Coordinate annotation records
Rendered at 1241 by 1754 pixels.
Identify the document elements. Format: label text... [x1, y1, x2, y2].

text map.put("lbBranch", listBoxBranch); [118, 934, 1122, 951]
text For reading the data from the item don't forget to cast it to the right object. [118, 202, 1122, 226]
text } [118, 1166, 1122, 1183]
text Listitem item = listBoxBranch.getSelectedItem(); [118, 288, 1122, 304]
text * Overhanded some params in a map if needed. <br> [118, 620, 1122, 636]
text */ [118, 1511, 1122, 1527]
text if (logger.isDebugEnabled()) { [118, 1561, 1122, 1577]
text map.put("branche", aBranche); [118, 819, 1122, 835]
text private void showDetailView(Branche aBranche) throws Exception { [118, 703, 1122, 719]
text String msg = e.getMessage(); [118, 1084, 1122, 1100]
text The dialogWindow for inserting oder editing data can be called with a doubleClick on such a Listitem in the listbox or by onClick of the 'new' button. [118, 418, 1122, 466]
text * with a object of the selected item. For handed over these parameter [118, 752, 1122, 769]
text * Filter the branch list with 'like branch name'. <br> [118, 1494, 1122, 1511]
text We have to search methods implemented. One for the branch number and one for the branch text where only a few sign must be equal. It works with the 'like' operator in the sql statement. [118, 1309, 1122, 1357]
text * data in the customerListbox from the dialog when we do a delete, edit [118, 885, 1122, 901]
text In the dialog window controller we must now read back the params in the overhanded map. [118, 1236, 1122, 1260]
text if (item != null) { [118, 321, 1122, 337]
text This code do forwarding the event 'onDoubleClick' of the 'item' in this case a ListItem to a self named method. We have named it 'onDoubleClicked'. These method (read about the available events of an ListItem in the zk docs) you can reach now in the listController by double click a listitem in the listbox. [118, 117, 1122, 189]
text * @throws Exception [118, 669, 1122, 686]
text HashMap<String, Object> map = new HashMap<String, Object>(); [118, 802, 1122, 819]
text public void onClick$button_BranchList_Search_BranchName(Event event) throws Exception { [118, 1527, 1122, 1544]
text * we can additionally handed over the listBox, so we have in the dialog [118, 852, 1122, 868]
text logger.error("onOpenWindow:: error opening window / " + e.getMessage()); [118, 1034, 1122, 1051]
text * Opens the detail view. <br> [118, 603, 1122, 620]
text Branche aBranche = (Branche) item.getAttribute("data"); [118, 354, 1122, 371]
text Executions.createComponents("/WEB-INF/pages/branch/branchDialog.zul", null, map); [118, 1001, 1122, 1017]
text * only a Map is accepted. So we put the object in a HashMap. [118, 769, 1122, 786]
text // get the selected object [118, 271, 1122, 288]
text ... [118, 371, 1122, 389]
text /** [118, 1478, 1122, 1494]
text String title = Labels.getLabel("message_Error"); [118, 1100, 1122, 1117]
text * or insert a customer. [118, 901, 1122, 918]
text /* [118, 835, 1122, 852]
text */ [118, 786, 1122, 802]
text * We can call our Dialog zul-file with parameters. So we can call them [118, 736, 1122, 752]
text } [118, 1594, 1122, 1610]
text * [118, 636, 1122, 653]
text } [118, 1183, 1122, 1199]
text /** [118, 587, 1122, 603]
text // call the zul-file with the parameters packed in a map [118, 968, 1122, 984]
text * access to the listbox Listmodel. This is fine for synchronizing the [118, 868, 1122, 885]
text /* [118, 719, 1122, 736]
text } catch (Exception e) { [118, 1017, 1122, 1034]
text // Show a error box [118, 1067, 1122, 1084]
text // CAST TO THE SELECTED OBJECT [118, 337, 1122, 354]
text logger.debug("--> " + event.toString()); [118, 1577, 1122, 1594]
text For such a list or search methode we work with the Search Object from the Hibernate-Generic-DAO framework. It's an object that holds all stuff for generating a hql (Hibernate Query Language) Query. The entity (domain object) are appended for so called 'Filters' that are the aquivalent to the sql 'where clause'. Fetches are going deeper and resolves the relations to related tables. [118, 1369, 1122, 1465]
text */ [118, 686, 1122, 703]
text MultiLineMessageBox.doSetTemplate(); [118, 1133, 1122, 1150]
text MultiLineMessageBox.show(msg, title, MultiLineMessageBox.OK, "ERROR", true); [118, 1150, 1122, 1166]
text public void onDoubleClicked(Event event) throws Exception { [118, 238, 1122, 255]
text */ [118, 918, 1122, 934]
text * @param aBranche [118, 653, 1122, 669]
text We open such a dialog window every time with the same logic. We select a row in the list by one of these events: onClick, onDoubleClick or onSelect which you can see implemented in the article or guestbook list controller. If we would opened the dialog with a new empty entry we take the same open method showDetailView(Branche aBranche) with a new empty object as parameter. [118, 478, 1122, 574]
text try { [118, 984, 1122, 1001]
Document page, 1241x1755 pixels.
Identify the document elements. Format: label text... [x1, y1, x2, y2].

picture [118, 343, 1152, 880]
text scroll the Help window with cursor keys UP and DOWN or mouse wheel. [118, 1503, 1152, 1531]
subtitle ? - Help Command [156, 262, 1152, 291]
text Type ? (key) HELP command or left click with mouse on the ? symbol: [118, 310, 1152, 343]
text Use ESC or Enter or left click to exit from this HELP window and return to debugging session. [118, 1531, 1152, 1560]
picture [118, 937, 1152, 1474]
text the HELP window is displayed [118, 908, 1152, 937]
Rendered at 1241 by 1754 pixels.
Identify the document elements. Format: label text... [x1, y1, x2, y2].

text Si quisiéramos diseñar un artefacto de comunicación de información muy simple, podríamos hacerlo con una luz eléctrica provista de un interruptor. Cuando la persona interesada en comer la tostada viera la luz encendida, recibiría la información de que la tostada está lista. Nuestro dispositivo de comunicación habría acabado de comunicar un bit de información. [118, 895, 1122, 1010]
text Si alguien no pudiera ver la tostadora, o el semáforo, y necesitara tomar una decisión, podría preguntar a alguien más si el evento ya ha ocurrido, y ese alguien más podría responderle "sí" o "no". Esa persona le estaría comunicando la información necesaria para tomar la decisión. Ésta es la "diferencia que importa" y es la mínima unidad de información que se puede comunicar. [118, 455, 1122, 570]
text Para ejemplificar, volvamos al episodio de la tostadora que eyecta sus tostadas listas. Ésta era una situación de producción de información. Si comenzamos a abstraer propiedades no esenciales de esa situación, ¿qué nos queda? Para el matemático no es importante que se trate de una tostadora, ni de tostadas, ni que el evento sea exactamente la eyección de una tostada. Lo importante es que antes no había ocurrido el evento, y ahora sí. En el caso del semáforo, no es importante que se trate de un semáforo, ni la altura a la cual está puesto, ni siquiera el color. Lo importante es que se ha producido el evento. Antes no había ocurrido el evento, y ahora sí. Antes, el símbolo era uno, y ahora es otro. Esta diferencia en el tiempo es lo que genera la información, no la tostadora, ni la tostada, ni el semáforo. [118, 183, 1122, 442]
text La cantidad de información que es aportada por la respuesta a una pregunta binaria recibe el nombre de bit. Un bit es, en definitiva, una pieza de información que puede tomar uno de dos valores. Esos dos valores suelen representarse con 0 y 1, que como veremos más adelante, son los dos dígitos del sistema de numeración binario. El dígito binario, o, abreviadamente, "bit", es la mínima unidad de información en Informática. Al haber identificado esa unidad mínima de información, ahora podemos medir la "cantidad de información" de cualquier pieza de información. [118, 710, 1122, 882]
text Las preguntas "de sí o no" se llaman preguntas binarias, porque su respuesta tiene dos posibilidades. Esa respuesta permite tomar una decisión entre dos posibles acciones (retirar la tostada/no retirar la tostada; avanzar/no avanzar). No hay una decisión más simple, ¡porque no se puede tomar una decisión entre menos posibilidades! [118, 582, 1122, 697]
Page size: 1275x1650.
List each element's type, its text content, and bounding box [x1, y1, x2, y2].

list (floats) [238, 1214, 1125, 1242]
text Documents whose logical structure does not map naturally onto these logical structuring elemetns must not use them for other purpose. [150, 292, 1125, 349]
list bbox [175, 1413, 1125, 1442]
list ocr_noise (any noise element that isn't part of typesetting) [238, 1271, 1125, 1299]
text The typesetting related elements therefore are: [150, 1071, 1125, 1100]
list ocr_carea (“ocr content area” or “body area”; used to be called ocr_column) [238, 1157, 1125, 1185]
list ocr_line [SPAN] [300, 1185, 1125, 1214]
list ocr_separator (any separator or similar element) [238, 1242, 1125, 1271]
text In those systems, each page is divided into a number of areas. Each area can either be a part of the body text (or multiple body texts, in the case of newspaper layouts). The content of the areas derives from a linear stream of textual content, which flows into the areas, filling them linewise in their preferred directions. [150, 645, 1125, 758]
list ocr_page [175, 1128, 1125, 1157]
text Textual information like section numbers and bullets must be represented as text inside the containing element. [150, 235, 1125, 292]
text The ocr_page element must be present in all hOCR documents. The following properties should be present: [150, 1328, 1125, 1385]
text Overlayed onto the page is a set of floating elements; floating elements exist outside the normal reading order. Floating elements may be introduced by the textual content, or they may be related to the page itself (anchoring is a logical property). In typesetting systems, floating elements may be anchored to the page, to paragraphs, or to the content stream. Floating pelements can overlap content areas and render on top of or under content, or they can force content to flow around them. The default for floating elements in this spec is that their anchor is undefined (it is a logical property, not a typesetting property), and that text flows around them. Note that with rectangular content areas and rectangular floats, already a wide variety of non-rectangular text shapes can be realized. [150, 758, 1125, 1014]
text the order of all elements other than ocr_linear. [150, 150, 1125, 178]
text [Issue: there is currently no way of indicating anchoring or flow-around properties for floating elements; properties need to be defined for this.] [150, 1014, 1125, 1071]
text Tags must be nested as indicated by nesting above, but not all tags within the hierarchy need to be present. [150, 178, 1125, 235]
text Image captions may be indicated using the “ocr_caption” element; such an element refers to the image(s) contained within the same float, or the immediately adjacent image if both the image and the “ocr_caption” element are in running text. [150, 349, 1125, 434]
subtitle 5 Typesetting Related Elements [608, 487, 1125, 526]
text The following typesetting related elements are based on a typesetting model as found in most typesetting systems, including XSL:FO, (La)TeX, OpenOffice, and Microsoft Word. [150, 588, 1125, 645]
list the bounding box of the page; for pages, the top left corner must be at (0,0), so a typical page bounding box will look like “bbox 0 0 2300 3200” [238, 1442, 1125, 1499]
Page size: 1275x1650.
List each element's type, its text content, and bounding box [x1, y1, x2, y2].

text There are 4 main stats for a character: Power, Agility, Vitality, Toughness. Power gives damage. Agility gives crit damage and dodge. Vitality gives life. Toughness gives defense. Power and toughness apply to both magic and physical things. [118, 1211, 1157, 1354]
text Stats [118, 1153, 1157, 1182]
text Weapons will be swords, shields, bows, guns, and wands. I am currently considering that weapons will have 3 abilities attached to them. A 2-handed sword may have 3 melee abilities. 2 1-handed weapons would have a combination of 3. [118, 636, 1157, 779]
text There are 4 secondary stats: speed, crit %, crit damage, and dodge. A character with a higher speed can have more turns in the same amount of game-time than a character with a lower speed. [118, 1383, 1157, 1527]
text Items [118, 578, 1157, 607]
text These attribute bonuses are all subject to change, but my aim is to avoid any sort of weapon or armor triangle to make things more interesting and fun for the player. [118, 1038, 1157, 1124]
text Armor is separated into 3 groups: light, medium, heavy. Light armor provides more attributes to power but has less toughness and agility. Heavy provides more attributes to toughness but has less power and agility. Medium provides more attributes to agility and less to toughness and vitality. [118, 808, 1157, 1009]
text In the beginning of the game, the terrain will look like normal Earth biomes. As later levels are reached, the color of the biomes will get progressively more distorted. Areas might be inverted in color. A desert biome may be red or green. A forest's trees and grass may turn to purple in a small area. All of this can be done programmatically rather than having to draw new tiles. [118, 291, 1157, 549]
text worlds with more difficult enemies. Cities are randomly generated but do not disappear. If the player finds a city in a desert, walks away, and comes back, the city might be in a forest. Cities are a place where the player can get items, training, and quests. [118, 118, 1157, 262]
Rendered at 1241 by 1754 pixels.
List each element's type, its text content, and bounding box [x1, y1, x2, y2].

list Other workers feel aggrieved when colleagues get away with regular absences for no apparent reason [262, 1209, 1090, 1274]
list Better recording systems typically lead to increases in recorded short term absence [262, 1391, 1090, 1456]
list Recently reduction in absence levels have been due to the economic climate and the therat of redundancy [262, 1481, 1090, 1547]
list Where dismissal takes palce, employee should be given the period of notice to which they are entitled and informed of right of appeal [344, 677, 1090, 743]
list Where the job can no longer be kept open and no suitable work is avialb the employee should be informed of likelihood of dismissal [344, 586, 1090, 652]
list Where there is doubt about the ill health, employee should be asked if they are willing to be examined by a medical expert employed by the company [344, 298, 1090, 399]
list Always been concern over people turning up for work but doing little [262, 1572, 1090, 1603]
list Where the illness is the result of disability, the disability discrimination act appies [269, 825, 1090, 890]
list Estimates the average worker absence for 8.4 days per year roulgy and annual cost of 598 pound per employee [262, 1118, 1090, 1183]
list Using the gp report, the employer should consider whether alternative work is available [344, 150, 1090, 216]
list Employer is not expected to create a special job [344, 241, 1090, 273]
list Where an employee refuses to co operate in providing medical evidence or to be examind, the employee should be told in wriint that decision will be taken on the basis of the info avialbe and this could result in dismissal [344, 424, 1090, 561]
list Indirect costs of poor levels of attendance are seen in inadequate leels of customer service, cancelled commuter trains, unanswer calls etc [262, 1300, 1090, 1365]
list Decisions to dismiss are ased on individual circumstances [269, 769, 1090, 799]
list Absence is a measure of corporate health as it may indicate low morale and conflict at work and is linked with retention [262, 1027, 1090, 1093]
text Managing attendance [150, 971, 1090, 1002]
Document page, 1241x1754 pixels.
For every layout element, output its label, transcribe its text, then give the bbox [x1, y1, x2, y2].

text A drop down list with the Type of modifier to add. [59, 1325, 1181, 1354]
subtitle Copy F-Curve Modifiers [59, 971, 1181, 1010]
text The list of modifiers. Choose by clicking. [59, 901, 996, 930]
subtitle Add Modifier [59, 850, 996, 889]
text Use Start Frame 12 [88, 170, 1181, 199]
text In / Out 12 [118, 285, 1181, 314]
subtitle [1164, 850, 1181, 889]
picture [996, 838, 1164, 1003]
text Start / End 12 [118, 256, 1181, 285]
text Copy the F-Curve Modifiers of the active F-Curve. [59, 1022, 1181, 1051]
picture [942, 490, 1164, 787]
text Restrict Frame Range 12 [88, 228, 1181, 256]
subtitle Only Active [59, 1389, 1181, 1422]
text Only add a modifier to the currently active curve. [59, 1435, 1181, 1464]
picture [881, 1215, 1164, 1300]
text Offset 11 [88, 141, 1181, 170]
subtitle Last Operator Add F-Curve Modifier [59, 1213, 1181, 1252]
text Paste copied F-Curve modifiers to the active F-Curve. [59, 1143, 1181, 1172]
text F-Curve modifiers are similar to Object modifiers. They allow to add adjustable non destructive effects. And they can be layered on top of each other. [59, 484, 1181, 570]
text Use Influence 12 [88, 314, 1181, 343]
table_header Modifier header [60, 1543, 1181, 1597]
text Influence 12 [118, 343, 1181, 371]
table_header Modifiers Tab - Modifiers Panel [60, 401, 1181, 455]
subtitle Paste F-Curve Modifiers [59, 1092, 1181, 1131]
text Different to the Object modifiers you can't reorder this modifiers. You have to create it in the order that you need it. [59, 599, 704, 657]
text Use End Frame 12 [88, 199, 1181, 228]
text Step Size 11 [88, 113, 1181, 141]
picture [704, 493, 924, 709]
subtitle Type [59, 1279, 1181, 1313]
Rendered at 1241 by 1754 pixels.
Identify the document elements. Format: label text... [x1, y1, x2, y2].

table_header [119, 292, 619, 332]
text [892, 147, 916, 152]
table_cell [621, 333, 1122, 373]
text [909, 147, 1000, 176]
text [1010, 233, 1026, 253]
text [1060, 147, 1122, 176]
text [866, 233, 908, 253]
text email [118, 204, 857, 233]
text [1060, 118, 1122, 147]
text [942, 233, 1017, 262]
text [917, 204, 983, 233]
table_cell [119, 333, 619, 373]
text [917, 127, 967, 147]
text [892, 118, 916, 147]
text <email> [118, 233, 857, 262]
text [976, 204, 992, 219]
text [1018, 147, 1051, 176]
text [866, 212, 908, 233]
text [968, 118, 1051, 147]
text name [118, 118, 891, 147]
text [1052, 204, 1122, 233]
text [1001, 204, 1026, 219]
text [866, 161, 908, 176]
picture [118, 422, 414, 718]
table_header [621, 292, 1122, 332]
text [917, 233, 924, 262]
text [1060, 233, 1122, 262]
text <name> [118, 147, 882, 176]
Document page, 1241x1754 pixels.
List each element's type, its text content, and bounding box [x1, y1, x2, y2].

_Required work:_ Rewrite the listing from the line containing "list (floats) [238, 1214, 1125, 1242]" down to the line containing "list bbox [175, 1413, 1125, 1442]", with "Documents" replaced by "Files" and nothing else changed. Give only those lines.

_Problem solution:_
list (floats) [238, 1214, 1125, 1242]
text Files whose logical structure does not map naturally onto these logical structuring elemetns must not use them for other purpose. [150, 292, 1125, 349]
list bbox [175, 1413, 1125, 1442]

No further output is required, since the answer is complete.